### Exercise instructions
[a] In the study summary on uncertainty quantification for proteins, list every metric named for assessing UQ performance.
[b] Retype the part of the study summary starting at "Purpose of the" and ending at "for protein design.".

Purpose of the Study:

  • To benchmark deep learning uncertainty quantification (UQ) methods on protein sequence-function regression tasks.
  • To evaluate UQ method performance across varying distributional shifts and data representations.
  • To assess the utility of UQ methods in active learning and Bayesian optimization for protein design.

Main Methods:

  • Implemented and compared various deep learning UQ methods on the Fitness Landscape Inference for Proteins (FLIP) benchmark.
  • Assessed UQ performance using metrics like accuracy, calibration, coverage, width, and rank correlation.
  • Evaluated UQ methods with one-hot encoding and pre-trained language model representations in retrospective active learning and Bayesian optimization.

Main Results:

  • No single UQ method demonstrated superior performance across all datasets, splits, and metrics.
  • Uncertainty-based sampling in Bayesian optimization often did not outperform greedy sampling.
  • Performance varied depending on the specific UQ method, data representation, and distributional shift.

Conclusions:

  • The choice of UQ method is critical and context-dependent for protein machine learning applications.
  • Current UQ methods may not consistently improve active learning or Bayesian optimization in protein engineering.
  • Recommendations are provided for optimizing biological sequence design using machine learning and UQ.

[Stored data]
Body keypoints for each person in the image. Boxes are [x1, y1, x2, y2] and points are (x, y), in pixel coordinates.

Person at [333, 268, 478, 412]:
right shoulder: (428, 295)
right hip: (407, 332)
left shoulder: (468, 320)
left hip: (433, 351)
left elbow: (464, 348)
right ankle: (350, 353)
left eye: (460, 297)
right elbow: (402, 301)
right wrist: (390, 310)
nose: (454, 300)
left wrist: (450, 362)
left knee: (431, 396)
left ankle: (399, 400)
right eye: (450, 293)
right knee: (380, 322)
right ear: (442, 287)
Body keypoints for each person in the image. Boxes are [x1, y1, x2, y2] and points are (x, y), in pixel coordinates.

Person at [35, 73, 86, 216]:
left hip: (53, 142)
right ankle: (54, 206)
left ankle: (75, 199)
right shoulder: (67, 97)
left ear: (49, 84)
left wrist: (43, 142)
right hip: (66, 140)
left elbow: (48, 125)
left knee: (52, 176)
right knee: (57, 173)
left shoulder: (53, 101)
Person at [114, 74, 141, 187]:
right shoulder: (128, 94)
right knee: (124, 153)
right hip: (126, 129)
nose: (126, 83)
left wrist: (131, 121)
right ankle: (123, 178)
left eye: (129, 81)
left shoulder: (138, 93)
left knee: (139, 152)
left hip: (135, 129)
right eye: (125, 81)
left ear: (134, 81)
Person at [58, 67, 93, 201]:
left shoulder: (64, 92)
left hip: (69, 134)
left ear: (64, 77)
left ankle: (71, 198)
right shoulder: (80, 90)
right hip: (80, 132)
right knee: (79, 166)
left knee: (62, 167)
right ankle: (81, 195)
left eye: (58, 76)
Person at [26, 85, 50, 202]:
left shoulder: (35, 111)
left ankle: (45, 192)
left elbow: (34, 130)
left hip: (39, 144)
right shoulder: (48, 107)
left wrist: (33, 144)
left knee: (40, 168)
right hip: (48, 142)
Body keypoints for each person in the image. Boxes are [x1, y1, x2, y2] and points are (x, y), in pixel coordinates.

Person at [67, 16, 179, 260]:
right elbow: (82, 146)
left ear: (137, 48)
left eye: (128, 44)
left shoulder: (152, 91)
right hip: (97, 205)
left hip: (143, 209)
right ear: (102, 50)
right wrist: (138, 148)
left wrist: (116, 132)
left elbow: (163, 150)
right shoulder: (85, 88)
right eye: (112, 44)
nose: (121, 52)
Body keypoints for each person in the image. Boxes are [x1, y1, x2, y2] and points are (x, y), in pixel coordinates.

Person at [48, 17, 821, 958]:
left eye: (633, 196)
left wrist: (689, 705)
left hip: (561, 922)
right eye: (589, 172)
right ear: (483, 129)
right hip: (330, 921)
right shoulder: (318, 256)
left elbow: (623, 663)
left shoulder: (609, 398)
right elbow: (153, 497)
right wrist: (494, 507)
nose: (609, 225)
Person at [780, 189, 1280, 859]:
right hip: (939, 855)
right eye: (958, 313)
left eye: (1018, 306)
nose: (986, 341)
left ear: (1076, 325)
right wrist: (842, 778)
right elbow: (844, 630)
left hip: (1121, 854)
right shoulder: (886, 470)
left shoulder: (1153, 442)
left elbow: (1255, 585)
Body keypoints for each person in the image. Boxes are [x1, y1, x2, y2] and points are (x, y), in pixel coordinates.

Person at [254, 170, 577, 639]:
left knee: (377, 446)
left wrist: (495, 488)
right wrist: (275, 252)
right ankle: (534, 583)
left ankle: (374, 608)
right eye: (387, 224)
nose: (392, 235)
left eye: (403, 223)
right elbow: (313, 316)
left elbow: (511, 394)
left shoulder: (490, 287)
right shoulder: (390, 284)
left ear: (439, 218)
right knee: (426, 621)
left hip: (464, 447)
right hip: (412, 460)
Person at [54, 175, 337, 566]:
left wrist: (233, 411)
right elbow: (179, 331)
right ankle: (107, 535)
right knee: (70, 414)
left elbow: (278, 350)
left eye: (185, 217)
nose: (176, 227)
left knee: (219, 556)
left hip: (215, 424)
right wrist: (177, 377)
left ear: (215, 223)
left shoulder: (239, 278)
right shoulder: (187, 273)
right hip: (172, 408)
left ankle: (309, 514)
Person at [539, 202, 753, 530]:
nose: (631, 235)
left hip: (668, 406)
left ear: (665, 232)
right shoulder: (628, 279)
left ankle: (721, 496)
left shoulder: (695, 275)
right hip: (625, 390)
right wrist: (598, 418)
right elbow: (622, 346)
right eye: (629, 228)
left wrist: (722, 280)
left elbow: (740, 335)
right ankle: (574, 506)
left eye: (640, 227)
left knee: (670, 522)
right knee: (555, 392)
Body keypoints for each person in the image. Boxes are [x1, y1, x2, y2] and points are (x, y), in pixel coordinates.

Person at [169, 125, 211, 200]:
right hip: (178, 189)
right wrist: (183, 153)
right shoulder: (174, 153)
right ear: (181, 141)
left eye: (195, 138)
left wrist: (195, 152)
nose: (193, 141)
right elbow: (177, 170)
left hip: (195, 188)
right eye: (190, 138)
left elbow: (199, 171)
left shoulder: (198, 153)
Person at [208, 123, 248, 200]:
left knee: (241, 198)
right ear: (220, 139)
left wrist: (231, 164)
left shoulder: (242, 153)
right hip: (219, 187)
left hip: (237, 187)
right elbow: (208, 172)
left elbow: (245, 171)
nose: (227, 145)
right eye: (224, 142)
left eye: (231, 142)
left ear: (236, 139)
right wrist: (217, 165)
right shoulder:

### Solutions by task
[a] accuracy, calibration, coverage, width, rank correlation

[b]
Purpose of the Study:

  • To benchmark deep learning uncertainty quantification (UQ) methods on protein sequence-function regression tasks.
  • To evaluate UQ method performance across varying distributional shifts and data representations.
  • To assess the utility of UQ methods in active learning and Bayesian optimization for protein design.